Thursday, October 2, 2014

Watershed Poetry Festival

The Flaneur put in an anonymous appearance at this annual ecology poetry gathering in Berkeley.



 There was naturally the predictable hot and a usual buffalo stuff.

I had been had quite a few of these and read poems from a collection entitled "Ghost Nature" one year in past. Lovers of poetry reading seem destined to go the way of the buffalo. Fortunately the weekly farmer's market brings in the unexpected attendees. Joyce Jenkins is the prime mover and shaker; she edits Poetry Flash a long-standing bay area tabloid featuring a thorough schedule of plentiful readings. It is still somewhat published these days but only on line.
For decades there was a vital happening poetry scene here that it served. Now it appears that what remains are thought-they-were-big-fish poets in a drying-up pool of sparsely-attended book shop readings and gladiatorial spoken-word slam contests. The careerist academic lap-dogs pant along as ever happy for scraps offered by the greater vampire-squid of higher education. Did I mention that this festival was started by former US poet laureate Robert Haas a UC professor who was oddly non-commital when it came to the desecrating slaughter of the Memorial Oak grove on campus. Would Frost or Sandburg been so timid as to have made no comment and taken no side in the matter?

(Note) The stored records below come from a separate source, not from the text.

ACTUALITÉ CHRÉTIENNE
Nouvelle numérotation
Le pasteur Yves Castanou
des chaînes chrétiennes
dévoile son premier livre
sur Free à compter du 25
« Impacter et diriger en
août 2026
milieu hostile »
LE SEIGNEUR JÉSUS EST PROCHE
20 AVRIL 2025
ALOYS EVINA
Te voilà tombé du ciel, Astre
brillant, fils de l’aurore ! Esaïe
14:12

There was deep thought as well.

Last year I was there for a fine reading by the fine poet and great man Gary Snyder. In his late seventies he clearly  still possesses the big sky mind and the affecting voice of a major poet. Great to see him again here in Berkeley where he influenced Kerouac. Snyder inspired the character Japhy Ryder in Jack's book the Dharma Bums. When he said we were patient to wait for his segment, as I lay in the grass before him I raised my arm to him in a sincere salute.